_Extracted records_
*** Begin section ***

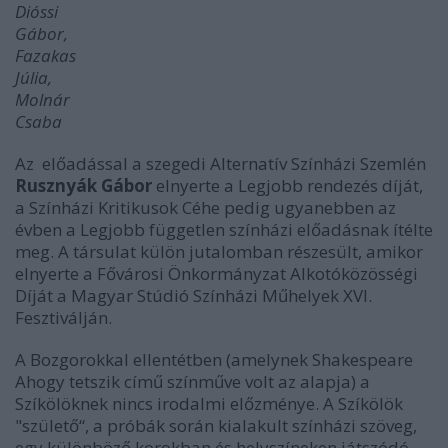
Dióssi
Gábor,
Fazakas
Júlia,
Molnár
Csaba
Az előadással a szegedi Alternatív Színházi Szemlén
Rusznyák Gábor
elnyerte a Legjobb rendezés díját,
a Színházi Kritikusok Céhe pedig ugyanebben az
évben a Legjobb független színházi előadásnak ítélte
meg. A társulat külön jutalomban részesült, amikor
elnyerte a Fővárosi Önkormányzat Alkotóközösségi
Díját a Magyar Stúdió Színházi Műhelyek XVI.
Fesztiválján.
A Bozgorokkal ellentétben (amelynek Shakespeare
Ahogy tetszik című színműve volt az alapja) a
Szíkölöknek nincs irodalmi előzménye. A Szíkölök
"születő“, a próbák során kialakult színházi szöveg,
egy különböző korokban és helyszíneken játszódó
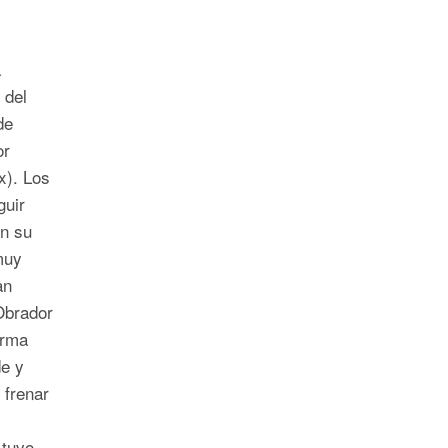
a
 del
de
or
x). Los
guir
on su
muy
an
Obrador
orma
de y
 frenar
 tuvo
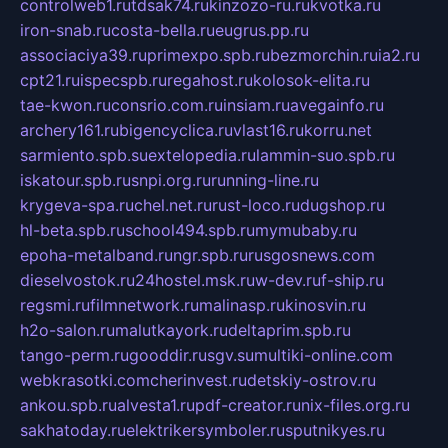
controlweb1.ru
tdsak74.ru
kinzozo-ru.ru
kvotka.ru
iron-snab.ru
costa-bella.ru
eugrus.pp.ru
associaciya39.ru
primexpo.spb.ru
bezmorchin.ru
ia2.ru
cpt21.ru
ispecspb.ru
regahost.ru
kolosok-elita.ru
tae-kwon.ru
consrio.com.ru
insiam.ru
avegainfo.ru
archery161.ru
bigencyclica.ru
vlast16.ru
korru.net
sarmiento.spb.su
extelopedia.ru
lammin-suo.spb.ru
iskatour.spb.ru
snpi.org.ru
running-line.ru
krygeva-spa.ru
chel.net.ru
rust-loco.ru
dugshop.ru
hl-beta.spb.ru
school494.spb.ru
mymubaby.ru
epoha-metalband.ru
ngr.spb.ru
rusgosnews.com
dieselvostok.ru
24hostel.msk.ru
w-dev.ru
f-ship.ru
regsmi.ru
filmnetwork.ru
malinasp.ru
kinosvin.ru
h2o-salon.ru
malutkayork.ru
deltaprim.spb.ru
tango-perm.ru
gooddir.ru
sgv.su
multiki-online.com
webkrasotki.com
cherinvest.ru
detskiy-ostrov.ru
ankou.spb.ru
alvesta1.ru
pdf-creator.ru
nix-files.org.ru
sakhatoday.ru
elektrikersymboler.ru
sputnikyes.ru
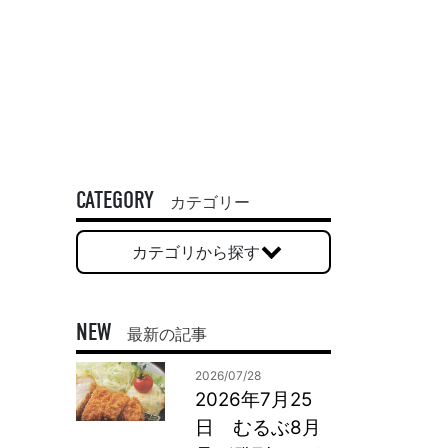
一般印刷 （オンデマンド・オフセット）
ユニバーサル・コミュニケーション・デザイン
デジタルコンテンツ制作・撮影
OTHERS
動画制作・映像撮影（ドローン撮影）
CATEGORY
イラスト・キャラクター制作
カテゴリー
て
一般事業主行動計画
ロゴデザイン・CI設計
カテゴリから探す
写真撮影
コピー・ライティング
電子ブック制作
NEW
最新の記事
自社メディア
2026/07/28
2026年7月25
日 むるぶ8月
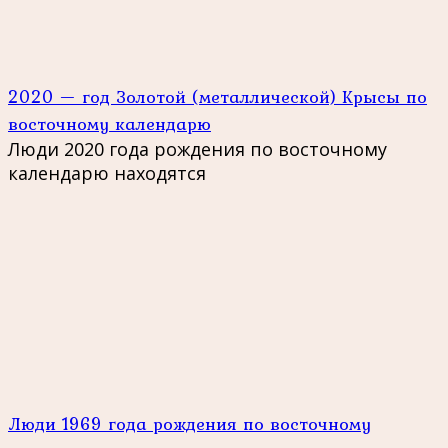
2020 — год Золотой (металлической) Крысы по
восточному календарю
Люди 2020 года рождения по восточному
календарю находятся
Люди 1969 года рождения по восточному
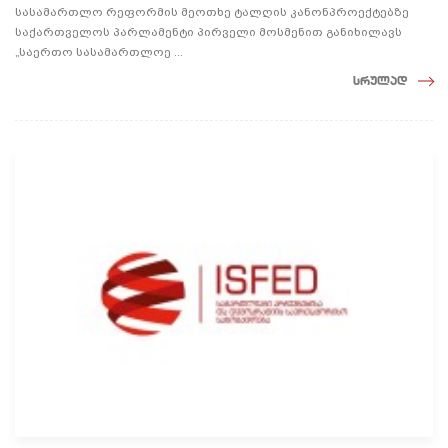
სასამართლო რეფორმის მეოთხე ტალღის კანონპროექტებზე
საქართველოს პარლამენტი პირველი მოსმენით განიხილავს
„საერთო სასამართლოე ...
სრულად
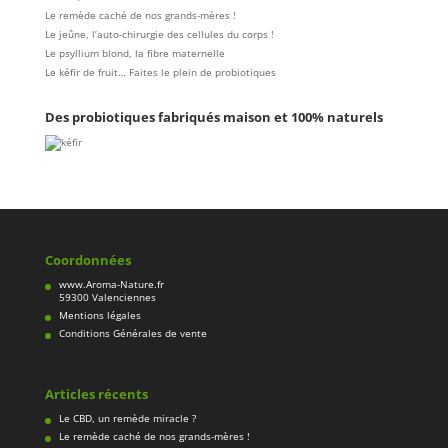
Le remède caché de nos grands-mères !
Le jeûne, l’auto-chirurgie des cellules du corps !
Le psyllium blond, la fibre maternelle
Le kéfir de fruit… Faites le plein de probiotiques
Des probiotiques fabriqués maison et 100% naturels
Coordonnées
www.Aroma-Nature.fr
59300 Valenciennes
Mentions légales
Conditions Générales de vente
Articles récents
Le CBD, un remède miracle ?
Le remède caché de nos grands-mères !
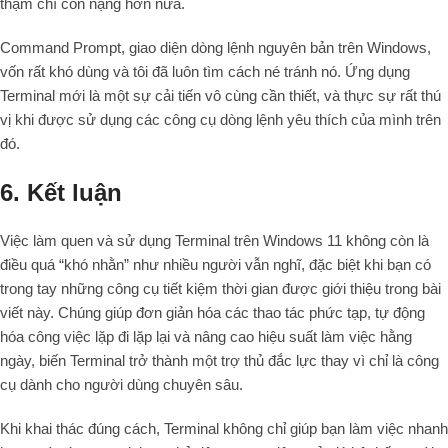
thậm chí còn nặng hơn nữa.
Command Prompt, giao diện dòng lệnh nguyên bản trên Windows,
vốn rất khó dùng và tôi đã luôn tìm cách né tránh nó. Ứng dụng
Terminal mới là một sự cải tiến vô cùng cần thiết, và thực sự rất thú
vị khi được sử dụng các công cụ dòng lệnh yêu thích của mình trên
đó.
6. Kết luận
Việc làm quen và sử dụng Terminal trên Windows 11 không còn là
điều quá “khó nhằn” như nhiều người vẫn nghĩ, đặc biệt khi bạn có
trong tay những công cụ tiết kiệm thời gian được giới thiệu trong bài
viết này. Chúng giúp đơn giản hóa các thao tác phức tạp, tự động
hóa công việc lặp đi lặp lại và nâng cao hiệu suất làm việc hằng
ngày, biến Terminal trở thành một trợ thủ đắc lực thay vì chỉ là công
cụ dành cho người dùng chuyên sâu.
Khi khai thác đúng cách, Terminal không chỉ giúp bạn làm việc nhanh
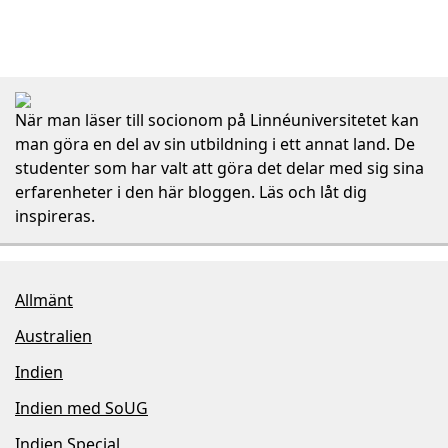
När man läser till socionom på Linnéuniversitetet kan
man göra en del av sin utbildning i ett annat land. De
studenter som har valt att göra det delar med sig sina
erfarenheter i den här bloggen. Läs och låt dig
inspireras.
Allmänt
Australien
Indien
Indien med SoUG
Indien Special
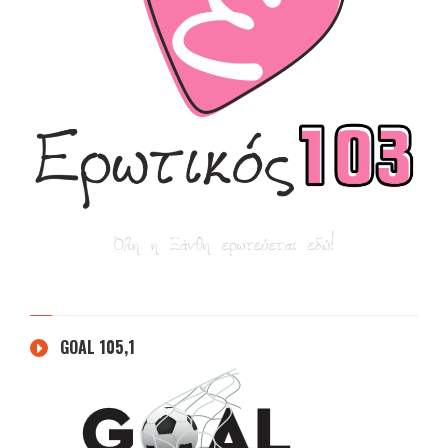
GOAL 105,1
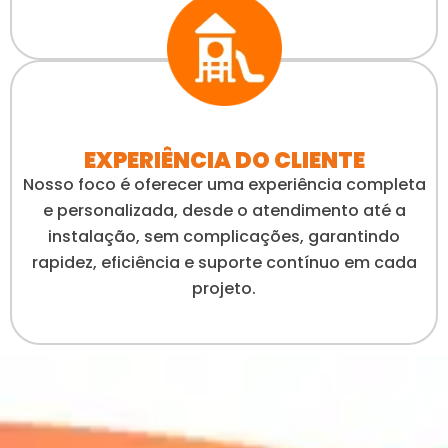
EXPERIÊNCIA DO CLIENTE
Nosso foco é oferecer uma experiência completa
e personalizada, desde o atendimento até a
instalação, sem complicações, garantindo
rapidez, eficiência e suporte contínuo em cada
projeto.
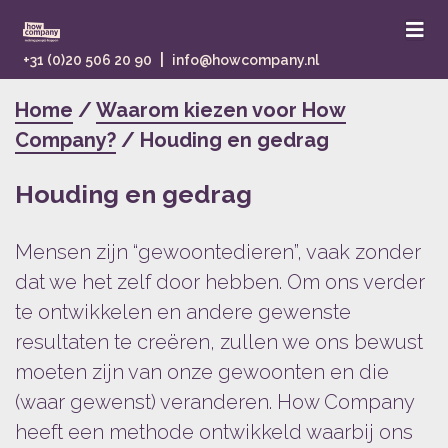
|
+31 (0)20 506 20 90
info@howcompany.nl
Home
/
Waarom kiezen voor How
Company?
/ Houding en gedrag
Houding en gedrag
Mensen zijn “gewoontedieren”, vaak zonder
dat we het zelf door hebben. Om ons verder
te ontwikkelen en andere gewenste
resultaten te creëren, zullen we ons bewust
moeten zijn van onze gewoonten en die
(waar gewenst) veranderen. How Company
heeft een methode ontwikkeld waarbij ons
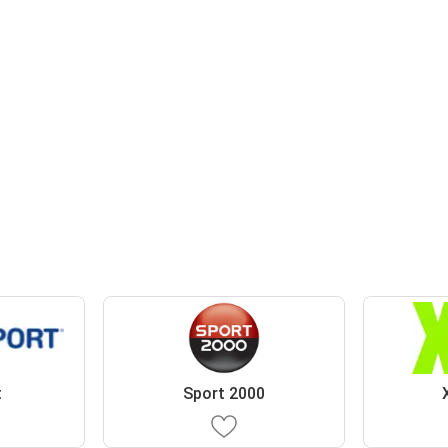
t
Sport 2000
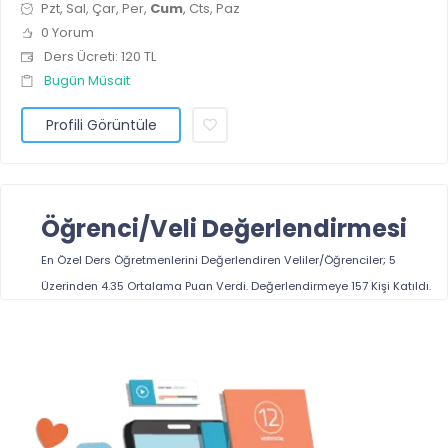
Pzt, Sal, Çar, Per,
Cum
, Cts, Paz
0 Yorum
Ders Ücreti: 120 TL
Bugün Müsait
Profili Görüntüle
Öğrenci/Veli Değerlendirmesi
En Özel Ders Öğretmenlerini
Değerlendiren Veliler/Öğrenciler; 5
Üzerinden
4.35
Ortalama Puan Verdi. Değerlendirmeye
157
Kişi Katıldı.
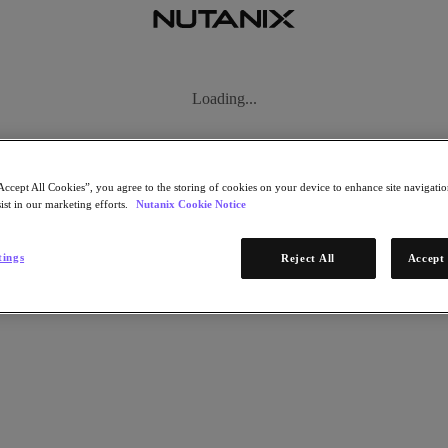
Loading...
자세히 알아보기
Accept All Cookies”, you agree to the storing of cookies on your device to enhance site navigation
ist in our marketing efforts.
Nutanix Cookie Notice
1/2 단계
 및 재해 복구 완벽 가이드
tings
Reject All
Accept 
지금 다운로드
* 필수 정보
이메일 주소
계속
2/2 단계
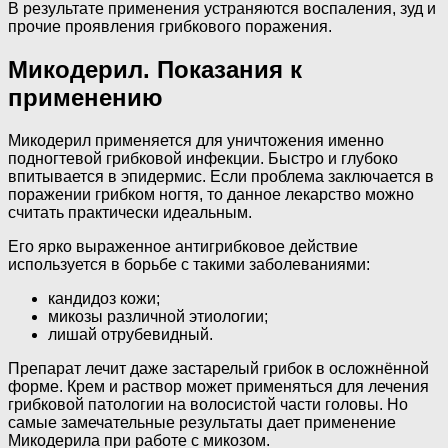
В результате применения устраняются воспаления, зуд и
прочие проявления грибкового поражения.
Микодерил. Показания к
применению
Микодерил применяется для уничтожения именно
подногтевой грибковой инфекции. Быстро и глубоко
впитывается в эпидермис. Если проблема заключается в
поражении грибком ногтя, то данное лекарство можно
считать практически идеальным.
Его ярко выраженное антигрибковое действие
используется в борьбе с такими заболеваниями:
кандидоз кожи;
микозы различной этиологии;
лишай отрубевидный.
Препарат лечит даже застарелый грибок в осложнённой
форме. Крем и раствор может применяться для лечения
грибковой патологии на волосистой части головы. Но
самые замечательные результаты дает применение
Микодерила при работе с микозом.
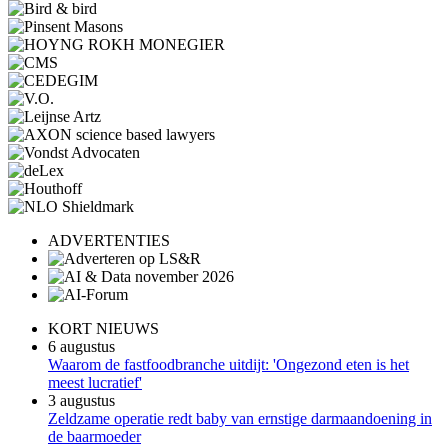
ADVERTENTIES
KORT NIEUWS
6 augustus
Waarom de fastfoodbranche uitdijt: 'Ongezond eten is het
meest lucratief'
3 augustus
Zeldzame operatie redt baby van ernstige darmaandoening in
de baarmoeder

*** End section ***

_Action item_
Pull out every line of the items above that contains the string "giúp".

_Answer for the task_
viết này. Chúng giúp đơn giản hóa các thao tác phức tạp, tự động
Khi khai thác đúng cách, Terminal không chỉ giúp bạn làm việc nhanh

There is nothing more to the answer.